La destination de ces capitaux est très concentrée. Parmi les valeurs ayant le plus progressé sur la période, le groupe SoftBank, plateforme d'investissement dans l'IA, a grimpé de 17,62 % sur la semaine, et le concepteur de puces Socionext a pris 12,26 %. Le reportage de Reuters indique clairement la source de l'engouement : les perspectives de résultats de Nvidia ont stimulé les anticipations de demande en IA et en semi-conducteurs, et les investisseurs étrangers utilisent le marché japonais pour suivre cette tendance.
Cette logique est totalement différente de celle du « dénouement du carry trade provoquant des ventes » d'août 2024. À l'époque, il s'agissait de dénouements forcés, de ventes indiscriminées, les capitaux quittant le marché japonais. En 2026, les achats nets par les étrangers représentent un choix actif d'entrer sur le marché japonais pour profiter du thème de la « reflation » portée par l'IA. Les mécanismes sous-jacents sont différents, et les implications pour l'indice Nikkei le sont également.
Les hausses de taux n'écrasent pas le marché actions, mais cette relation devient plus fragile
Un autre aspect contre-intuitif du Nikkei 225 est sa hausse continue dans un contexte de hausses de taux successives de la BoJ.
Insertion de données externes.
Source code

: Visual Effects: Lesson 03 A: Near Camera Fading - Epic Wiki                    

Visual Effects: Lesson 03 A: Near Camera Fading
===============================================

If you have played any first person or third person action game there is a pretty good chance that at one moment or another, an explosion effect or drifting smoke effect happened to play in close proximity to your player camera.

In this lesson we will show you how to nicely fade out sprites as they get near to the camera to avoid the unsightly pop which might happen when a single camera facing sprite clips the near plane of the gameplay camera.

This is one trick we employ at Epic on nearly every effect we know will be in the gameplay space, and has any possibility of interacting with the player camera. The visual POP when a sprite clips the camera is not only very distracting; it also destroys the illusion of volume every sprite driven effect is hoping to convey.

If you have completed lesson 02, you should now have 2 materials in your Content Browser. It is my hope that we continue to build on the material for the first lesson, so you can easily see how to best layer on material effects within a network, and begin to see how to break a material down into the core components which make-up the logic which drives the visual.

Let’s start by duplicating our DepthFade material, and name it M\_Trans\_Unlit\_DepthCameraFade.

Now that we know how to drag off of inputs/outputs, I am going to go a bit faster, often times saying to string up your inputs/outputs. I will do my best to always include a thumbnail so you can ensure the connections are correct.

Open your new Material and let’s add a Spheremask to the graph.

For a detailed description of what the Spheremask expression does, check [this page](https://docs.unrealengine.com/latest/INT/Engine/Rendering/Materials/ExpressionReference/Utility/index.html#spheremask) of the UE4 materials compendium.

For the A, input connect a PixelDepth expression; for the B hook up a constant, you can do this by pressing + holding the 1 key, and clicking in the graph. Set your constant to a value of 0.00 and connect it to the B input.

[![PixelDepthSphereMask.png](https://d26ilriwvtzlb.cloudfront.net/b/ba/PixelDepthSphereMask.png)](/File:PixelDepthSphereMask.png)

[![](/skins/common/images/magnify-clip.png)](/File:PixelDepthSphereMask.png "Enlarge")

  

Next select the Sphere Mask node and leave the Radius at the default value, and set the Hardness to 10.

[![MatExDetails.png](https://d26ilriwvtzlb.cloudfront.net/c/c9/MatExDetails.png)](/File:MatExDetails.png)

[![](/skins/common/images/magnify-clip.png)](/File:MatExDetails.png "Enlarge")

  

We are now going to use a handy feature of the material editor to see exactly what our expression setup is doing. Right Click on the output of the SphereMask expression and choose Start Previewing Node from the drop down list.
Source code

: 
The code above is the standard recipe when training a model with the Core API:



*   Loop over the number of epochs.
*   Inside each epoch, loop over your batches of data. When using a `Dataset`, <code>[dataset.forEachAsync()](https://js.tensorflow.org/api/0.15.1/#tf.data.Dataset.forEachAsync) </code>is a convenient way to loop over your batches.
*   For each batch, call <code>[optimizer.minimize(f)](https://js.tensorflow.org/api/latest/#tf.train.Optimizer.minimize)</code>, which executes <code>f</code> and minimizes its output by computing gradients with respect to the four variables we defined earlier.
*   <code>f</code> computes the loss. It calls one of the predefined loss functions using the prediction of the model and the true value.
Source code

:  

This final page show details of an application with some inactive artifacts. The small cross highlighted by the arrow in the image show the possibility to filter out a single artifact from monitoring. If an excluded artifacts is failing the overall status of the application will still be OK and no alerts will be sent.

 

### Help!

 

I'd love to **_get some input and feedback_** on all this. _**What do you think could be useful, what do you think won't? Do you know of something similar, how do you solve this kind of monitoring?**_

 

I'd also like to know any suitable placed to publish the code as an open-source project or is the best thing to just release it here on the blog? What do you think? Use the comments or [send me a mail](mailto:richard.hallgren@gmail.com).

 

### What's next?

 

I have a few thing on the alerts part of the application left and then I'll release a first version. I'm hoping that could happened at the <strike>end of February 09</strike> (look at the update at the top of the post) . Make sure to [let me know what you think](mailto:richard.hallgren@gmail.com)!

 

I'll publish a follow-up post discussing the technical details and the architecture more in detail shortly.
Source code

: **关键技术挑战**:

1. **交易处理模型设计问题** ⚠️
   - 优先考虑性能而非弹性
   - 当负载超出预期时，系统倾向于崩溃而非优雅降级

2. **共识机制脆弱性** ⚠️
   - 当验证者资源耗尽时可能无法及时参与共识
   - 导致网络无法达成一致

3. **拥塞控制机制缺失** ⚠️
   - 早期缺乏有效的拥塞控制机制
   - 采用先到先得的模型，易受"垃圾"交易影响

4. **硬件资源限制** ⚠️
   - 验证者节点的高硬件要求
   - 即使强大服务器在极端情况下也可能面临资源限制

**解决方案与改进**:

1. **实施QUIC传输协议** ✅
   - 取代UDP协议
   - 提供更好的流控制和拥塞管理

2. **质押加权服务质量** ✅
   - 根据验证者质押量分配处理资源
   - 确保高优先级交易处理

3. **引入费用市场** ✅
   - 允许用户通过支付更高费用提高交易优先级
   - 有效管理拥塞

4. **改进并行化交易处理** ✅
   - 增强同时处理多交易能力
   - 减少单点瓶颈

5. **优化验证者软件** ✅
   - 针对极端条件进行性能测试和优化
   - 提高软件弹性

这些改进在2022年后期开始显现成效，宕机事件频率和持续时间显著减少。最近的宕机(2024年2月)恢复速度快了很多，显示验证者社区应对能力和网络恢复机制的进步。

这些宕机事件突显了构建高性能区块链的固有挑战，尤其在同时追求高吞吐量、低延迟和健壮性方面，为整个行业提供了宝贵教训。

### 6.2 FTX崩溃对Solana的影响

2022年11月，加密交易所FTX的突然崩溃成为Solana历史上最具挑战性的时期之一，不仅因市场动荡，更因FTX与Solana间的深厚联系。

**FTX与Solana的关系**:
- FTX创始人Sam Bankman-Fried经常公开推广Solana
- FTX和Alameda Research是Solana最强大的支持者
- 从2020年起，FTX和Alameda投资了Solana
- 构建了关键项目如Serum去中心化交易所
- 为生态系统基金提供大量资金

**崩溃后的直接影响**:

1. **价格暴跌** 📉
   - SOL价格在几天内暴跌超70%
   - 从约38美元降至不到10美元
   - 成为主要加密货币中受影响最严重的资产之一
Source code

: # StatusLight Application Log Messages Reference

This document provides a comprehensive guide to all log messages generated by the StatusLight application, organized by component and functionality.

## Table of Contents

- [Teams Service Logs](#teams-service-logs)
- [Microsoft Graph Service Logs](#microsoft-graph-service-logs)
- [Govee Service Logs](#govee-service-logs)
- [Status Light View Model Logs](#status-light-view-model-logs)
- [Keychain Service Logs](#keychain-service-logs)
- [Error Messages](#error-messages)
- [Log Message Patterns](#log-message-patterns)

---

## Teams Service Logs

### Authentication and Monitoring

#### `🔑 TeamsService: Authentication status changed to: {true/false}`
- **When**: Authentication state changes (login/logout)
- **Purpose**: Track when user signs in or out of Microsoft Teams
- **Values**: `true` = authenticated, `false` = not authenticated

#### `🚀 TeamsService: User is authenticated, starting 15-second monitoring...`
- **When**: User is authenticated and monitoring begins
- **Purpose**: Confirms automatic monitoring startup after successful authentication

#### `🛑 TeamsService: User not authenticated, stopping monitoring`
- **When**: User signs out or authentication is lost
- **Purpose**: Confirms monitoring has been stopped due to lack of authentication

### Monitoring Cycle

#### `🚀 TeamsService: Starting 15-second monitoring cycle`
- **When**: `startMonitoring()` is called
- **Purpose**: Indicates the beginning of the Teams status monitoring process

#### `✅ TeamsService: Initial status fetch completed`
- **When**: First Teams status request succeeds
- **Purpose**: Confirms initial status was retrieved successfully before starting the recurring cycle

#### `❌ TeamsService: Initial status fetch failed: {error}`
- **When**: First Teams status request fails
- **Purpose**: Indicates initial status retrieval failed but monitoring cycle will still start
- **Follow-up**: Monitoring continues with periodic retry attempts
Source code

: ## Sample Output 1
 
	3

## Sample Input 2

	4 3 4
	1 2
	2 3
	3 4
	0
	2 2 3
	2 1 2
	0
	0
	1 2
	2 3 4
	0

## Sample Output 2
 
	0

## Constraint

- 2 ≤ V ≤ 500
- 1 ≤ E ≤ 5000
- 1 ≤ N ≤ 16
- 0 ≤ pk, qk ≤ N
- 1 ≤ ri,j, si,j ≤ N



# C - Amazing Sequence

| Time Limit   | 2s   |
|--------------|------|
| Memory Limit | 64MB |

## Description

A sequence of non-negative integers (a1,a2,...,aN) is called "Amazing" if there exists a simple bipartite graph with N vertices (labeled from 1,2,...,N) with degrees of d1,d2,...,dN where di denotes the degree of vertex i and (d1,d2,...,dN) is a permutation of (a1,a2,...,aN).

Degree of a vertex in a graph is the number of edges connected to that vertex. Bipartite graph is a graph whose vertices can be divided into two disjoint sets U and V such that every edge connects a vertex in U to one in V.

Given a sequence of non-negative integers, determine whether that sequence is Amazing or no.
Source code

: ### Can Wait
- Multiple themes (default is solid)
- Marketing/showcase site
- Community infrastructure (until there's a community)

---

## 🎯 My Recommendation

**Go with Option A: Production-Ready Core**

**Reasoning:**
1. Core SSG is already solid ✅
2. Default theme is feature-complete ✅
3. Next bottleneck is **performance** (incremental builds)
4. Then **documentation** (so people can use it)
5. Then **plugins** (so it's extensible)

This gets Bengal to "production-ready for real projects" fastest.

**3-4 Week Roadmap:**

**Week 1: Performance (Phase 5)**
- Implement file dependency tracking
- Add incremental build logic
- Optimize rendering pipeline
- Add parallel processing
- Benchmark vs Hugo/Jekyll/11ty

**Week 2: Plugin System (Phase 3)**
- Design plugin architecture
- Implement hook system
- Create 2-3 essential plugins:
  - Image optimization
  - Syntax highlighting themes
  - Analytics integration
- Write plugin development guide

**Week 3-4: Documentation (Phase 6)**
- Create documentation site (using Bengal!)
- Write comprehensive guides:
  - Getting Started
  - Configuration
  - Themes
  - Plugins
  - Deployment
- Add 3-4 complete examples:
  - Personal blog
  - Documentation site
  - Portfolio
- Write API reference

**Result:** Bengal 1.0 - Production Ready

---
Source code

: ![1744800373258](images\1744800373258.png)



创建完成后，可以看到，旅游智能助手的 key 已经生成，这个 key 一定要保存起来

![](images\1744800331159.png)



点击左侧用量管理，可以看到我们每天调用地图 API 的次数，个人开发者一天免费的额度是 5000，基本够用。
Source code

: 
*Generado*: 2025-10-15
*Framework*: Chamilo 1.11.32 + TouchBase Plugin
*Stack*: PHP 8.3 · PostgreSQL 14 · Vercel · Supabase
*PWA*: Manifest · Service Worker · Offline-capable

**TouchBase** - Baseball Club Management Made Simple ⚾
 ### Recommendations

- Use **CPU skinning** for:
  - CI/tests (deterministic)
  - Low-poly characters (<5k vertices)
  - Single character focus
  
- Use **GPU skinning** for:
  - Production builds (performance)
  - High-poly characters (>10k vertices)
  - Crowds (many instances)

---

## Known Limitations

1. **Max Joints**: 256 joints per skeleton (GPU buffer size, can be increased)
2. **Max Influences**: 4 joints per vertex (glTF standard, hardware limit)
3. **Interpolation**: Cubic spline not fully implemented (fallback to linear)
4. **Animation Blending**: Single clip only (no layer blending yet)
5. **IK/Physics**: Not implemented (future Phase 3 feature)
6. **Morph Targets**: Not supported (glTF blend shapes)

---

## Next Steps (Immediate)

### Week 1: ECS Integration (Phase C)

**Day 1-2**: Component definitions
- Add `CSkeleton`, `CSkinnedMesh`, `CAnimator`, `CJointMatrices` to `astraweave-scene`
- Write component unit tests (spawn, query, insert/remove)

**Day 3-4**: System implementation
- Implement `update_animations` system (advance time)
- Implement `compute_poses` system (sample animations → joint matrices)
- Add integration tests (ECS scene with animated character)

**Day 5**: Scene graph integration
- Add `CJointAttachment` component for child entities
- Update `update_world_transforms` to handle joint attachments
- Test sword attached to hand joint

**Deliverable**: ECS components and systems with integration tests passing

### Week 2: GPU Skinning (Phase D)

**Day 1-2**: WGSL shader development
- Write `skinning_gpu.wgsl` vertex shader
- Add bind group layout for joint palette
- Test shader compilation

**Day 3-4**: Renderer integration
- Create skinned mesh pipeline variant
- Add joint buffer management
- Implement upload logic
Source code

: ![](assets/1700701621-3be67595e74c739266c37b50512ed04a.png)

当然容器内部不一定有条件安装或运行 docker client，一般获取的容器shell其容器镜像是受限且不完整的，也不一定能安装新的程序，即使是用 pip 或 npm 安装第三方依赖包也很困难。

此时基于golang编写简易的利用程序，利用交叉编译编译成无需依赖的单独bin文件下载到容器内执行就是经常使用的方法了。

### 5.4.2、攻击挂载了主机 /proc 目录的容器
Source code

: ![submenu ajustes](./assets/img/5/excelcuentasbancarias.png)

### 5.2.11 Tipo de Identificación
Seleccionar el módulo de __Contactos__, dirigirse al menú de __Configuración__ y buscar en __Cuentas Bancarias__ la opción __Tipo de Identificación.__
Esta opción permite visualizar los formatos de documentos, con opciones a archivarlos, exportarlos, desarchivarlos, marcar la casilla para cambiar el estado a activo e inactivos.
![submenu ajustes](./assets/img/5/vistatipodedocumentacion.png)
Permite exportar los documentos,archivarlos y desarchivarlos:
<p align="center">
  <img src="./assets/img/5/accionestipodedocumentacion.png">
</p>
Selon les annonces des décisions de politique monétaire de la Banque du Japon (BoJ), la trajectoire de hausse des taux au cours des deux dernières années est la suivante : mars 2024, fin de la politique de taux négatifs, relèvement du taux directeur de -0,1 % à 0,1 % ; juillet 2024, nouvelle hausse à 0,25 % ; janvier 2025, hausse à 0,5 % ; décembre 2025, hausse à 0,75 %, son plus haut niveau depuis 1995. La réunion d'avril 2026 a maintenu le taux à 0,75 %, mais le vote s'est fait à 6 voix contre 3 — trois membres du comité (Hajime Takada, Naoki Tamura, Junko Nakagawa) étaient explicitement favorables à une hausse à 1,0 %.
Le graphique montre clairement que la corrélation entre les hausses de taux et l'évolution des actions japonaises est totalement différente selon les phases. La hausse de juillet 2024 a déclenché une chute historique du Nikkei 225 de 12,4 % en une seule journée — cela était dû au fait que la hausse de la BoJ et les données américaines sur l'emploi se sont superposées, déclenchant directement le dénouement des positions de carry trade. En revanche, les deux hausses de janvier et décembre 2025 ont accompagné une progression du Nikkei 225 d'environ 40 000 points jusqu'au nouveau sommet actuel de 68 634 points.
La raison n'est pas compliquée : lorsque la logique d'achat des investisseurs étrangers est de suivre le thème de la « reflation par l'IA », et non de dépendre du faible coût de financement lié aux taux bas du yen, les hausses modérées de la BoJ ont un impact assez limité sur ces capitaux. Bien sûr, cette relation n'est pas immuable — si la BoJ portait effectivement son taux à 1,0 % lors de sa réunion de juillet, et que parallèlement le dollar s'affaiblissait pour d'autres raisons, le coût de financement du carry trade augmentant alors brutalement, les évolutions des deux courbes pourraient à nouveau se recoupler.
Mis côte à côte, ces trois graphiques permettent d'obtenir un cadre de compréhension relativement complet : les positions vendeuses sur le yen restent importantes, la plus grande intervention historique du ministère des Finances n'a pas réussi à maintenir le seuil des 160, mais la hausse record des actions japonaises est portée par les flux étrangers axés sur l'IA — ces trois éléments sont simultanément vrais, ils ne se contredisent pas, et aucun d'entre eux seul ne permet de prédire ce qui va se passer.